_To be done_
Update the listing below by replacing "collector number" with "field number" in every record and keeping all other text unchanged. Omit the pictures from your answer.

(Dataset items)
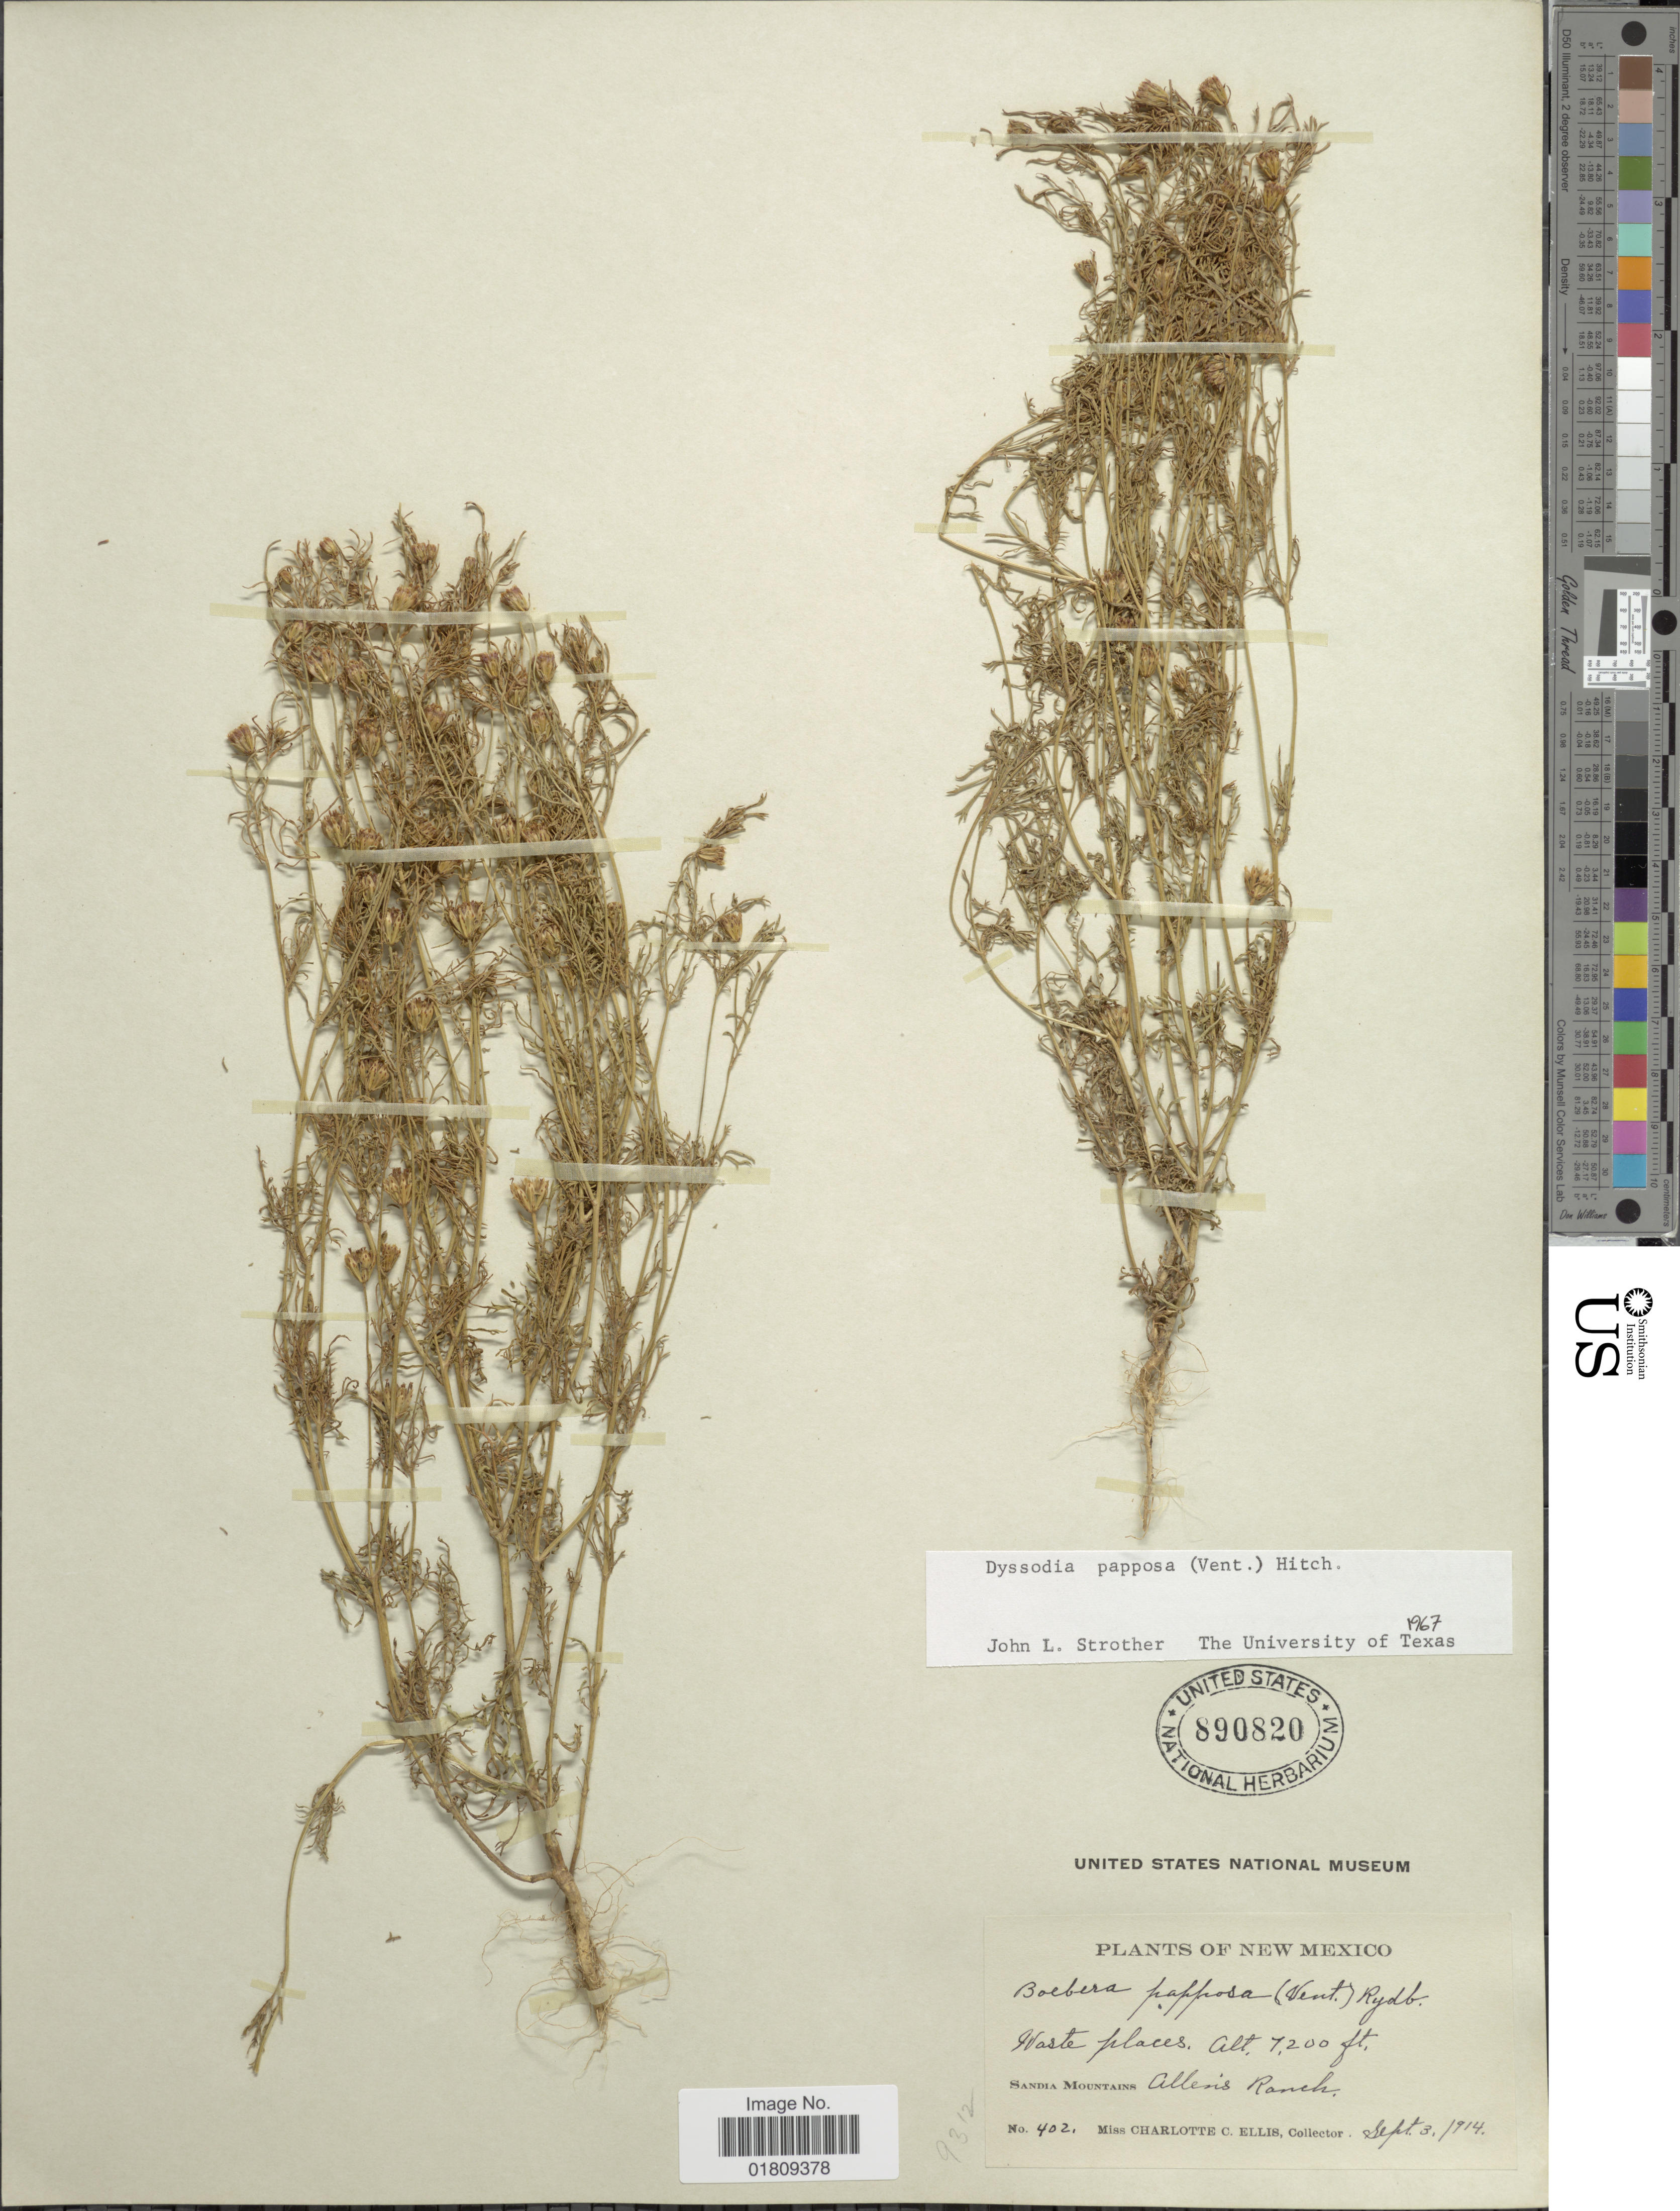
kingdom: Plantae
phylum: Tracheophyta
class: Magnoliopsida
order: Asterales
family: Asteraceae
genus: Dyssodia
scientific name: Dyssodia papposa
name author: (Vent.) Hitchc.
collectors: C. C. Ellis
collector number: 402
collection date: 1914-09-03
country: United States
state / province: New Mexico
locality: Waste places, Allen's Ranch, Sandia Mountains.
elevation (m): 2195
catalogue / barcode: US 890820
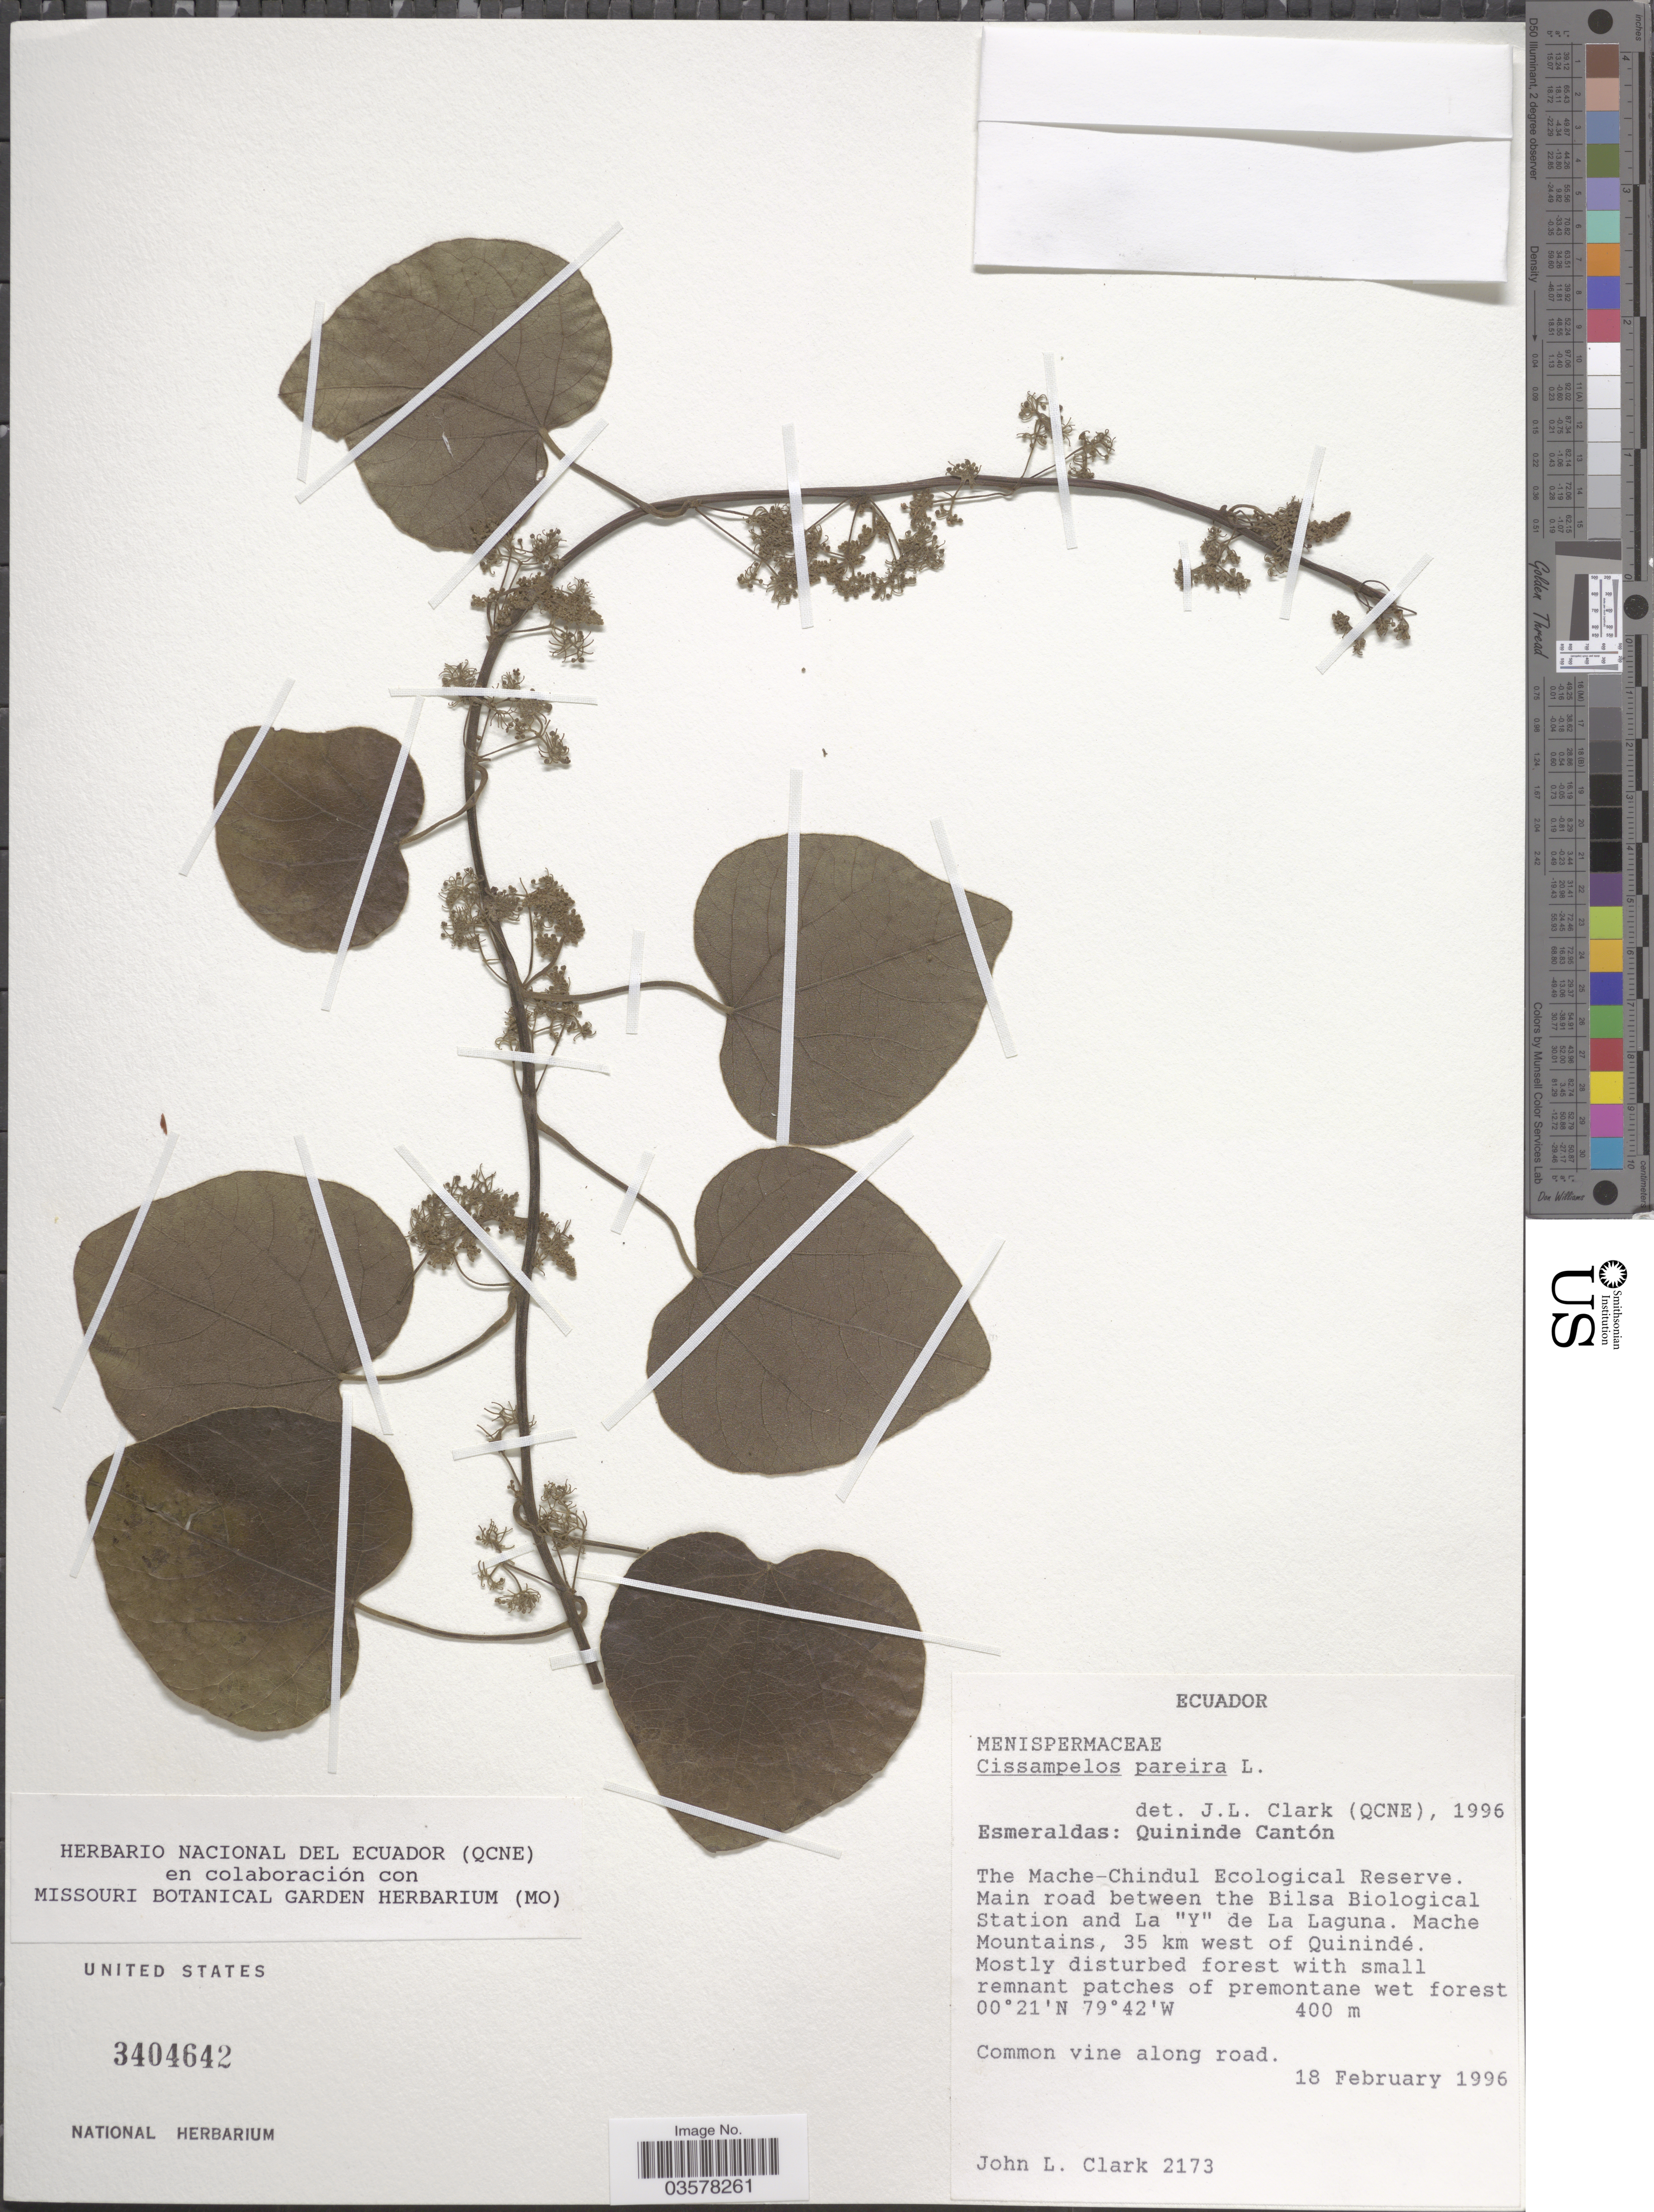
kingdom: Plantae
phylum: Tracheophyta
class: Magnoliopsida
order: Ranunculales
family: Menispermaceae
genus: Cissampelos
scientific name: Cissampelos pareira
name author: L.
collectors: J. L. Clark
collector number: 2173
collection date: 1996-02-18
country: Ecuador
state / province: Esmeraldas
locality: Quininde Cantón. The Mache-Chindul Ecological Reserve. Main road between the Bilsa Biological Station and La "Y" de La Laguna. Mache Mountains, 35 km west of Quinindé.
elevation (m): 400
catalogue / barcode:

_Response below_
kingdom: Plantae
phylum: Tracheophyta
class: Magnoliopsida
order: Asterales
family: Asteraceae
genus: Dyssodia
scientific name: Dyssodia papposa
name author: (Vent.) Hitchc.
collectors: C. C. Ellis
field number: 402
collection date: 1914-09-03
country: United States
state / province: New Mexico
locality: Waste places, Allen's Ranch, Sandia Mountains.
elevation (m): 2195
catalogue / barcode: US 890820
kingdom: Plantae
phylum: Tracheophyta
class: Magnoliopsida
order: Ranunculales
family: Menispermaceae
genus: Cissampelos
scientific name: Cissampelos pareira
name author: L.
collectors: J. L. Clark
field number: 2173
collection date: 1996-02-18
country: Ecuador
state / province: Esmeraldas
locality: Quininde Cantón. The Mache-Chindul Ecological Reserve. Main road between the Bilsa Biological Station and La "Y" de La Laguna. Mache Mountains, 35 km west of Quinindé.
elevation (m): 400
catalogue / barcode:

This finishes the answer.